Mexican President Andres Manuel Lopez Obrador has been dealt the latest setback to an ambitious plan to create a tourist train to connect the country’s southern Yucatan Peninsula.

On Monday, a judge indefinitely suspended construction on a portion of the project, known as the Mayan Train, saying the plans currently do not comply “with the proceedings of the environmental impact evaluation”.

The ruling follows a legal challenge by activists who said they were concerned the 60km (37 mile) portion of the train that would connect the resorts of Playa del Carmen and Tulum would adversely affect the area’s wildlife, as well as its caves and water-filled sinkholes known as cenotes.

The original plan for the disputed section was for an overpass over a highway, but the route was modified early this year to go through jungle at ground level.

The federal judge cited the “imminent danger” of causing “irreversible damage” to ecosystems, according to one of the plaintiffs, the non-governmental group Defending the Right to a Healthy Environment.
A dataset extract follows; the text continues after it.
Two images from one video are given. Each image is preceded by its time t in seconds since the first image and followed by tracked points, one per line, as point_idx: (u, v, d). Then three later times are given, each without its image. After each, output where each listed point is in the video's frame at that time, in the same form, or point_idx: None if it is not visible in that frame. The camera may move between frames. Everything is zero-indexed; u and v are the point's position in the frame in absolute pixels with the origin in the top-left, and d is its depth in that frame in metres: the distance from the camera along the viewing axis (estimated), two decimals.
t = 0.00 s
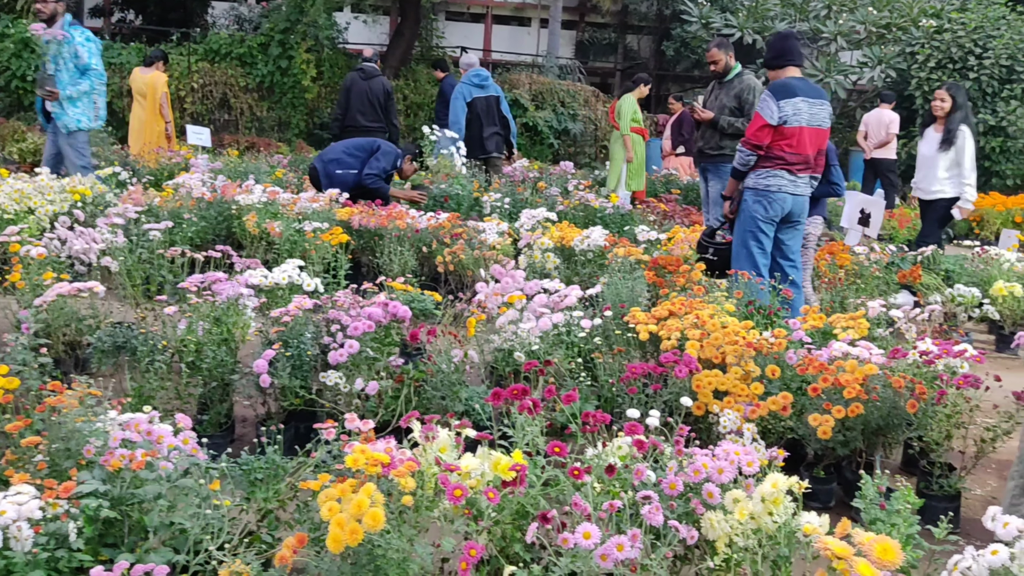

In a statement, the group said that authorities had failed to carry out the necessary environmental impact studies before starting construction of the section.

Lopez Obrador had announced the ambitious project in 2018, with construction beginning in 2020. The roughly 1,500km (930 mile) cargo and passenger rail loop was presented as a cornerstone of a wider plan to develop the poorer states and remote towns throughout the about 181,000sq km (70,000sq mile) Yucatan Peninsula.

The railway is set to connect Caribbean beach resorts with Mayan archaeological ruins, with authorities aiming to complete the project by the end of 2023. The plan is estimated to cost about $16bn.

The project has split communities across the region, with some welcoming the economic development and connectivity it would bring. Others, including some local Indigenous communities, have challenged the project, saying it could not only disrupt the migratory routes of endangered species, including jaguars, tapirs and ocelots, but could also potentially damage centuries-old Mayan archaeological sites.

The National Fund for the Promotion of Tourism, the government agency overseeing the project, has said that it expects to “overcome” the latest challenge and that work should continue after an environmental impact statement is finalised. It said the Environment Ministry was currently reviewing its environmental application for the project.

For his part, Lopez Obrador has insisted the railway will not have a significant environmental effect and has accused activists of being infiltrated by “impostors”.